Lastly, both forms of ownership allow for any type of owner to take equity position.
Meaning that owners in these entities can be individuals,
as well as other types of corporations, including more C-Corps or LLCs.
At this point you're head might be swimming in all these details.
Don't worry, just remember that most companies are generally very simply
structured C-Corps or LLCs.
But it is important to know these particular details that make
each one unique.
Lastly, I want to talk to you about the two documents that are necessary and
important to the formation of your company.
Not surprising, there is yet more similar, but
differently named documents regarding C-Corps and LLCs.
When forming an LLC,
you must file what is known as articles of organization in the state you live in.
When forming a C-Corp, you must file articles in the corporation.
The role of both of these documents is to set up the basics for the corporation,
such as contact information, mailing address, and ownership rights.
These documents are both filed with the state in which the company is registered,
and are part of the public record.
Also, I'd like note that,
in the United States, operating a business in multiple states is permitted, and
does not require you to form a new corporation in each state.
Rather, you must register your company with the state you planted your
business as an out of state entity.
The last two documents we'll cover or considered to be the blueprints for
the each type of entity.
These are the corporate bylaws in the case of C-Corps and
operating agreement in the case of LLCs.
What do they do?
Well, they define how the company runs and operates.
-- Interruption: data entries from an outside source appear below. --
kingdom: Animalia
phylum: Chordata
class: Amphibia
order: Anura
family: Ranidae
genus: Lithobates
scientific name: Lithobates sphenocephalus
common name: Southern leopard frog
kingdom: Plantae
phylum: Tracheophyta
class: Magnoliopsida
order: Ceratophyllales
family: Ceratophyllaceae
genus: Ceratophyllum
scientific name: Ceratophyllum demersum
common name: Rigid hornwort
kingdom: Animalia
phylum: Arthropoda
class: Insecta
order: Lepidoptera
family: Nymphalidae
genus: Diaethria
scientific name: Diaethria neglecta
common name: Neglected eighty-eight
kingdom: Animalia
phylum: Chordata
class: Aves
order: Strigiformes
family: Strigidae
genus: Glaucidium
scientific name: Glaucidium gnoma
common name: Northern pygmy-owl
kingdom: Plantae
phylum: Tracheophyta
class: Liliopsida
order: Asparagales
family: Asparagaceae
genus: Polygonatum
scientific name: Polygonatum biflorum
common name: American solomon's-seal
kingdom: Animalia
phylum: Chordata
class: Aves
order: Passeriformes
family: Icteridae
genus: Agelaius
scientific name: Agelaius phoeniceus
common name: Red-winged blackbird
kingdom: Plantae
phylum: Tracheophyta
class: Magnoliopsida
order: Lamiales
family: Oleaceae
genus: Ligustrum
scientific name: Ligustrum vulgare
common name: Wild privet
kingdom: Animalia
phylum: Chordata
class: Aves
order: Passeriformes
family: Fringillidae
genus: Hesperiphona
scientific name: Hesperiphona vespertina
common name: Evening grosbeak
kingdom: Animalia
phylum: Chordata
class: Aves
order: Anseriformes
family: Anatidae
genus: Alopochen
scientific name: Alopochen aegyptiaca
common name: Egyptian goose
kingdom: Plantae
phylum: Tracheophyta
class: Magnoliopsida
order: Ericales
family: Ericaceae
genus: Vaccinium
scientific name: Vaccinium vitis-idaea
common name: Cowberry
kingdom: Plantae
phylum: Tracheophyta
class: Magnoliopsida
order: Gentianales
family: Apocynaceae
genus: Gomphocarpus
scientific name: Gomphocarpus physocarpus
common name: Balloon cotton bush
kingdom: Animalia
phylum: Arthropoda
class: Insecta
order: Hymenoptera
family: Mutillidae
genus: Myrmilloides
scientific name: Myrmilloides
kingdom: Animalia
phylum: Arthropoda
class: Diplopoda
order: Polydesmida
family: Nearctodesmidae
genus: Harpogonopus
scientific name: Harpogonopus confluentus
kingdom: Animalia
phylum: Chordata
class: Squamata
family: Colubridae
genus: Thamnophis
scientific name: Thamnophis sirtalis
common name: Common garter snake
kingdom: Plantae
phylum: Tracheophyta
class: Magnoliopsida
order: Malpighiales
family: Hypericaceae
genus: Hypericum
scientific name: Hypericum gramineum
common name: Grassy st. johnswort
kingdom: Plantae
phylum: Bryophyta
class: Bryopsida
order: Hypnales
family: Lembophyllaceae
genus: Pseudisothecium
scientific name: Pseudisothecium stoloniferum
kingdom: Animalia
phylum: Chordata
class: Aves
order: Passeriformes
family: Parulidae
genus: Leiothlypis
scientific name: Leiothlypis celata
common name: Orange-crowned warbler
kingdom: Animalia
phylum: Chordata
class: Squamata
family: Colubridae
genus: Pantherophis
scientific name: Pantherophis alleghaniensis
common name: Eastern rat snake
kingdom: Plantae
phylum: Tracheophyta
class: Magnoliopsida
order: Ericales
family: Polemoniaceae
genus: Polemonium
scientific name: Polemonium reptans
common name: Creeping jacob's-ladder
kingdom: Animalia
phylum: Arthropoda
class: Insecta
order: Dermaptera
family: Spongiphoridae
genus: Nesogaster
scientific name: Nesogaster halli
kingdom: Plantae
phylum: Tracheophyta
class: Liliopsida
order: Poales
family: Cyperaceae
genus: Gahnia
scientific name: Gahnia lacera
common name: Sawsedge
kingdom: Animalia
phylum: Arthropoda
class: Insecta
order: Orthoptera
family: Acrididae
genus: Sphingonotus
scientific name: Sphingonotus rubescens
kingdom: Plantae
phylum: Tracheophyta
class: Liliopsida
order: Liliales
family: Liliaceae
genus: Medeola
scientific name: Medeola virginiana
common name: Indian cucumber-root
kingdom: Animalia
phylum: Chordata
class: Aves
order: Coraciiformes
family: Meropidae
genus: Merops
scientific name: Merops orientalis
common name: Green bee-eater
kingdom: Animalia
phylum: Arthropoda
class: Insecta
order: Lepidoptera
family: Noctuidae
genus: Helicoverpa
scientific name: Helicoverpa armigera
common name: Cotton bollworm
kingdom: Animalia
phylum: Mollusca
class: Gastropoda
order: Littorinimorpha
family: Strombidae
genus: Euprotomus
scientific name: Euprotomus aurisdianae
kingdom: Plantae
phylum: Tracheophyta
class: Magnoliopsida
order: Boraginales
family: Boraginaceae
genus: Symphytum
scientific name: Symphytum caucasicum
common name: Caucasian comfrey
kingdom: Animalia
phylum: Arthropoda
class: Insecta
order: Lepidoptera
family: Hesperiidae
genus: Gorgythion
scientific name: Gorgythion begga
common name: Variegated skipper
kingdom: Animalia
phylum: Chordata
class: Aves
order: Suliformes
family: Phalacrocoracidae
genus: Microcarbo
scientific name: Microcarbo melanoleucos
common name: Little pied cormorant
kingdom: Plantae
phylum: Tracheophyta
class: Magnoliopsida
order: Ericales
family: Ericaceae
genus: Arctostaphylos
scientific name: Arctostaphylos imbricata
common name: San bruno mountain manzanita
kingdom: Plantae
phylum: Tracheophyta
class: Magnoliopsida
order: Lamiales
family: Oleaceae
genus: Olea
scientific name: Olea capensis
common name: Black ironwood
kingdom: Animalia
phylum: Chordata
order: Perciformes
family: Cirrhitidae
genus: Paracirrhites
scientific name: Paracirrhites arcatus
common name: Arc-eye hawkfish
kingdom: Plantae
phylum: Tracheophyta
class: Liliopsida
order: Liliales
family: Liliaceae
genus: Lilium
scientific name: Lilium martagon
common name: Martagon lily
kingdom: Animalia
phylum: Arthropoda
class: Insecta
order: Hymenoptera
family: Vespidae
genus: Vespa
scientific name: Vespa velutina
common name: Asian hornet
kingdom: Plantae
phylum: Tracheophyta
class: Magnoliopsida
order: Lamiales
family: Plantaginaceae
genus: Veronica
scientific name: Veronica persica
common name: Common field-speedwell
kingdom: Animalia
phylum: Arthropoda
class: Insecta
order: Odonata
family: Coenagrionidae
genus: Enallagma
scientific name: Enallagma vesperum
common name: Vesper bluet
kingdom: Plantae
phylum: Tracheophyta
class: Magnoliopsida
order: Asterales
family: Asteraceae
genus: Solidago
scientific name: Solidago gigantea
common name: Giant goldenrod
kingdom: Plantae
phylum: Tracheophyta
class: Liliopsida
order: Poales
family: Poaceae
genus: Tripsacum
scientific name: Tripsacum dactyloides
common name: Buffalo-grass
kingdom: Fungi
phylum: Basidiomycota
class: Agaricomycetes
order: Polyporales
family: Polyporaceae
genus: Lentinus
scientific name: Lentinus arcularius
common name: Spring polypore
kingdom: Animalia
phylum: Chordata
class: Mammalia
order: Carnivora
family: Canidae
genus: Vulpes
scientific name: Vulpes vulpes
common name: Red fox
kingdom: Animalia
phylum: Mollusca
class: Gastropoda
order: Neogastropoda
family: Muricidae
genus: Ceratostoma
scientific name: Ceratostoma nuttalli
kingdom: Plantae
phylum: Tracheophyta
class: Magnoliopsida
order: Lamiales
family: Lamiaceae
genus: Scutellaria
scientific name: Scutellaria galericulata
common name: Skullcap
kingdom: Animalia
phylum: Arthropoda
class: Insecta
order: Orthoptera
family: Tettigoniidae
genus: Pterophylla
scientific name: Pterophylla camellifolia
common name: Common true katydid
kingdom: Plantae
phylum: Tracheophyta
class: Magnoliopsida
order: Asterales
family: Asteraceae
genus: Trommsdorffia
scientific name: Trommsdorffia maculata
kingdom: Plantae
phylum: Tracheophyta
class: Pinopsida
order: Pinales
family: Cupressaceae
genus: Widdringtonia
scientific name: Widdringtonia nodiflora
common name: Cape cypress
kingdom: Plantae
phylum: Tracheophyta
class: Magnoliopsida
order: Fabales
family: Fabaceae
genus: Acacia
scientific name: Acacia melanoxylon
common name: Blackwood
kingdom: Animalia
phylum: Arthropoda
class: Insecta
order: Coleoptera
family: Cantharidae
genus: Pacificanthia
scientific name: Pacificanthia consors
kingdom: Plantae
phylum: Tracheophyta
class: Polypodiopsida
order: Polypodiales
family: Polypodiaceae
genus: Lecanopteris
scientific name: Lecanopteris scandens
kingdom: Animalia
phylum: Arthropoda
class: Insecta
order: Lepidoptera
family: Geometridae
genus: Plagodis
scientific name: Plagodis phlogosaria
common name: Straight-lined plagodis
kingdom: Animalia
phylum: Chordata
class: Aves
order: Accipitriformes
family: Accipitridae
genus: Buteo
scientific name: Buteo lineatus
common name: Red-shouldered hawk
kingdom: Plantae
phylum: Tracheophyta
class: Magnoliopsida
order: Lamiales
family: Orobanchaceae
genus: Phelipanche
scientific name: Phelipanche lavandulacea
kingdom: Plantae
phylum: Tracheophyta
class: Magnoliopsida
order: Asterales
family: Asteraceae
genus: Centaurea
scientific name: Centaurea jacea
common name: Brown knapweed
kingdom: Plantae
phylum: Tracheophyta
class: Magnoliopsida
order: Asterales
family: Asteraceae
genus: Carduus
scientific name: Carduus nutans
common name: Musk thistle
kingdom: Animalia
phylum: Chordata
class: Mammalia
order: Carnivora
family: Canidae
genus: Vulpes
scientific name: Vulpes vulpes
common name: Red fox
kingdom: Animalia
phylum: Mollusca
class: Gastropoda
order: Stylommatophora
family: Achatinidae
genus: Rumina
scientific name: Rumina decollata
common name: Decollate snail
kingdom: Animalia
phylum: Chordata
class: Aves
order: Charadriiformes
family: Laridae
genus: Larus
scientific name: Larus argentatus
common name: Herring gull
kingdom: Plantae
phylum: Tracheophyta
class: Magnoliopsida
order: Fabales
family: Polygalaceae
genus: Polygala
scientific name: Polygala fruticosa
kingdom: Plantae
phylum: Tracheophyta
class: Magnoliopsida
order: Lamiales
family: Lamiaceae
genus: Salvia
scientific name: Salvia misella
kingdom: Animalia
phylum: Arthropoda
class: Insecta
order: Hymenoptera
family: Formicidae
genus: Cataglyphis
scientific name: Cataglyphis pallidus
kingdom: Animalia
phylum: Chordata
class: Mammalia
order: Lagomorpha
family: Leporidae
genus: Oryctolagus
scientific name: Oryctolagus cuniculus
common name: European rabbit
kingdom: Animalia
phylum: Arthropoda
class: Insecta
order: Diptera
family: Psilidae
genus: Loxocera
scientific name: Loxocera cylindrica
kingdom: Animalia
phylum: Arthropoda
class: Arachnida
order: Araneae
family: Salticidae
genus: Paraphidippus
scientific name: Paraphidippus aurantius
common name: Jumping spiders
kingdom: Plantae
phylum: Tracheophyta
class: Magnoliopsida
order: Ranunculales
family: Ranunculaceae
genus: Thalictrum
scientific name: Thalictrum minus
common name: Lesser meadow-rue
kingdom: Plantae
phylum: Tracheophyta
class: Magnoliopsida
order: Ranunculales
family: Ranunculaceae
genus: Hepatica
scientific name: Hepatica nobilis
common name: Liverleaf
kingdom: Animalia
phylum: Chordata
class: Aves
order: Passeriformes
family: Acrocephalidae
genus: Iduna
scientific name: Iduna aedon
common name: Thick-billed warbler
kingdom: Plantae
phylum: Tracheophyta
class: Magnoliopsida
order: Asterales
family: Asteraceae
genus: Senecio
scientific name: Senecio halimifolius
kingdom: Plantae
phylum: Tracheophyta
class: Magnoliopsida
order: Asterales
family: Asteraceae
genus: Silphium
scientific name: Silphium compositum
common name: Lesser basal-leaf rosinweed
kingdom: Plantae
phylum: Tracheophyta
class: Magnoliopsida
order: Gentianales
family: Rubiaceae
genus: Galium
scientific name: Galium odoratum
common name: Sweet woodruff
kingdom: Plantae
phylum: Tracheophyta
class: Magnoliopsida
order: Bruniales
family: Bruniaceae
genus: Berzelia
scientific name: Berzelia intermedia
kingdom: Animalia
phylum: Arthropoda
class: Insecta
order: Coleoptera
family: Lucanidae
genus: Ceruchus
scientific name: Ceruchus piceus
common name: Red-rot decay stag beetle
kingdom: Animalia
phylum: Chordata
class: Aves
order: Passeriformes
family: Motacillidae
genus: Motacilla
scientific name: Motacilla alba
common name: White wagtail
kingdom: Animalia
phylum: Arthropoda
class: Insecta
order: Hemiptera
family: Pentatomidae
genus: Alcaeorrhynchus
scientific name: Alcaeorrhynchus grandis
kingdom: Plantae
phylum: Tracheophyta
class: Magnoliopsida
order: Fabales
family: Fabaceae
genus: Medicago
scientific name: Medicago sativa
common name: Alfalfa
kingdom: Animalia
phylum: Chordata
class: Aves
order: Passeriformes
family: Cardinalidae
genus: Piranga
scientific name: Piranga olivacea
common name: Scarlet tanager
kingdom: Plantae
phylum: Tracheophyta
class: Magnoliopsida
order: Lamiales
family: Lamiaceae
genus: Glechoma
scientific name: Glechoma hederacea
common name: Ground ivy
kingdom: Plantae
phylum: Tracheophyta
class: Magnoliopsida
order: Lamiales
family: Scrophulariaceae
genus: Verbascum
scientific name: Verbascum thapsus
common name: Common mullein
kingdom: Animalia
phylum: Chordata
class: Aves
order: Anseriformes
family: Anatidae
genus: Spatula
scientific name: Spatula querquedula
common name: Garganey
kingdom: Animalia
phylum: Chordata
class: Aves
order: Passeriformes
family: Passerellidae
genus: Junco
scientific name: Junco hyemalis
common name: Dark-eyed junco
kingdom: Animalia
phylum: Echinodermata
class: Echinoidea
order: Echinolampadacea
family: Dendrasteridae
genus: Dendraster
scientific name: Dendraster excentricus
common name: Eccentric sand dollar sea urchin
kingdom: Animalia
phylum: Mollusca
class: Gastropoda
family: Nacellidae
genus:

They formalize the structure in the company.
They determine roles and responsibilities.
Oftentimes they describe the powers, rights and capitalization distributions
of stakeholders, including shareholders, members, directors and officers.
And they help settle disputes that may arise among shareholders.
Lastly, these documents are not publicly filed but
rather internal legal documents signed by the owners.
This, of course, changes if the company becomes listed on a public stock exchange.
So what does all this discussion add up to?
Once again the goal is to get you familiar with this types of entities.
Ultimately we highly recommend that you work with an experienced and
trusted attorney to choose the correct business entity that will work best for
your future growth needs as well as your tax situation.
Also don't be afraid.
The reality is that most people make mistakes along the way when it comes to
incorporation.
Remember that mistakes can be corrected, albeit often at an expense, but don't let
perfection get in the way of progress for getting your business off the ground.
You'll learn a lot more setting up your entity that you ever will listening
to me or anyone else talking about this subject, so let's get to work.